Post-Mortem partial outage on 07/19/16
Yesterday, on Monday 07/18/16, we have upgraded our infrastructure by replacing our existing load balancer for our API with a new one, running on more powerful hardware. The transition itself worked without any problem and the traffic has been shifted from the old load balancer to the new one within a few minutes. From a high-level infrastructure architecture view, the load balancer is the first machine where requests from all our clients come in, and after some pre-processing the requests are then distributed to a cluster of application servers which then do the actual work.

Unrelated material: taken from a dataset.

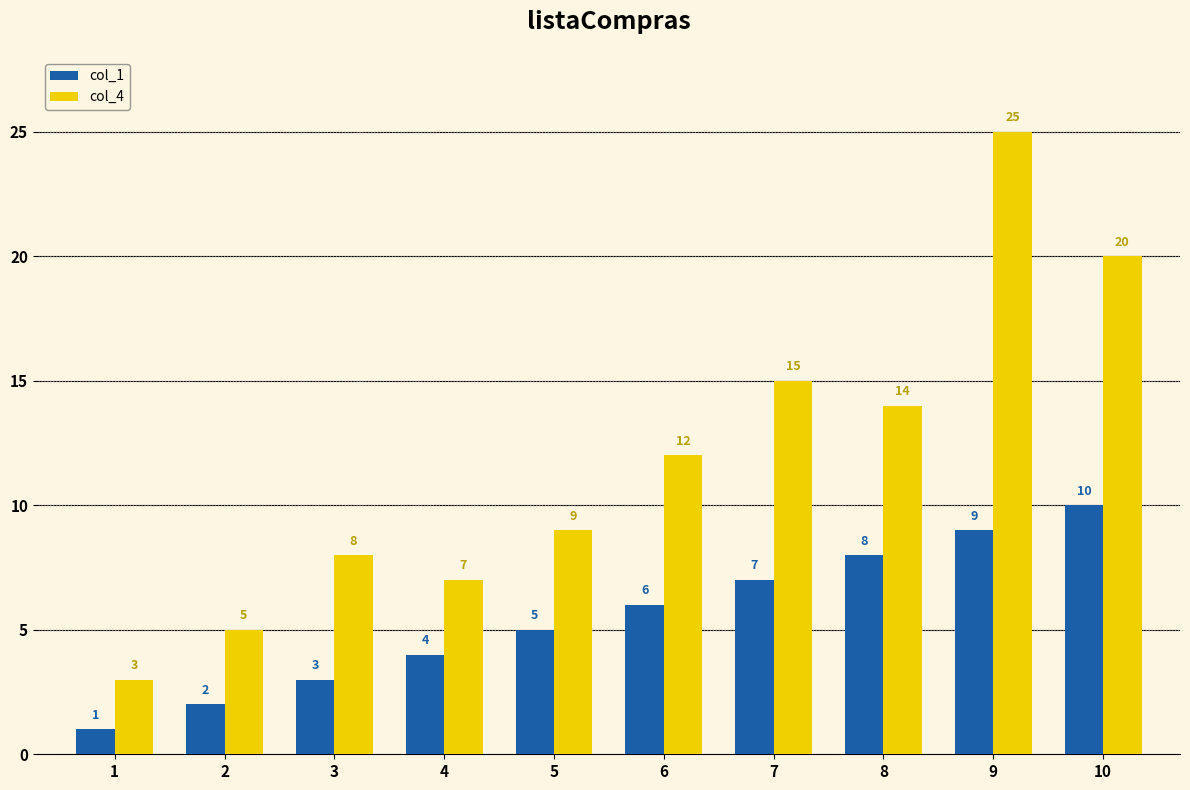

Reading right to left, list all the values displayed in this chart.

col_1: 10	9	8	7	6	5	4	3	2	1
col_4: 20	25	14	15	12	9	7	8	5	3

Due to a misconfiguration of the logging subsystem on the new load balancer, logs created during the normal operation were not automatically cleaned up (or rotated) as required. This caused the disk to steadily fill up. At some point, not a single byte was left on the disk and the load balancer could not fulfill all requests anymore. Our external monitoring reported a first partial outage at 11:11pm which continued throughout the night until 06:52am. During that time, our service has been partially down and service was severly impacted. We provide an external status page of our service here.
We always have one engineer on pager duty in order to be able to respond to service interruptions as soon as possible. Due to a not yet known problem, the monitoring registered the partial outage, but did not call the pager in order to alert the responsible engineer. When the interruptions started at 11:11pm local time, the responsible engineer was already sleeping and was not alerted by the pager. In the morning, the problem has immediately been identified and fixed.

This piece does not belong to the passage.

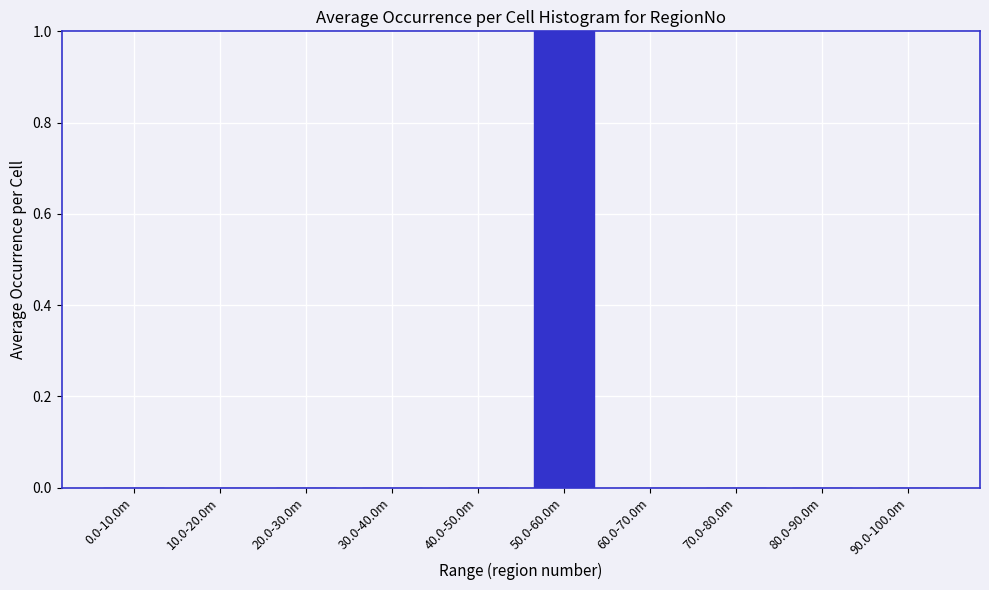

Reading left to right, extract all data points from this chart.

0.0-10.0m=0	10.0-20.0m=0	20.0-30.0m=0	30.0-40.0m=0	40.0-50.0m=0	50.0-60.0m=1	60.0-70.0m=0	70.0-80.0m=0	80.0-90.0m=0	90.0-100.0m=0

We have designed Boxcryptor in such a way that the clients do not require a connection to our servers most of the time - it is only a hard requirement for the following actions or regular users: creating a new account, logging in to an existing account, modifying permissions and managing groups. If a user is already logged in, he is not affected by the availability of our service so that the vast majority of our users might not even have noticed the service interruption.
However, I am deeply sorry for all users who have been affected and for example could not sign in to their accounts. We will investigate why the pager alerting did not work as required, implement the necessary changes to fix it and also re-evaluate the logging configuration on all of our servers.
Co-Founder & CTO
PS: Every user has the option to export the keys stored on our servers in order to create a local backup file. When our service should be interrupted for a longer period or even be shut down completely, this key file can be used to continue to use Boxcryptor and access all your encrypted files - independent from our existence.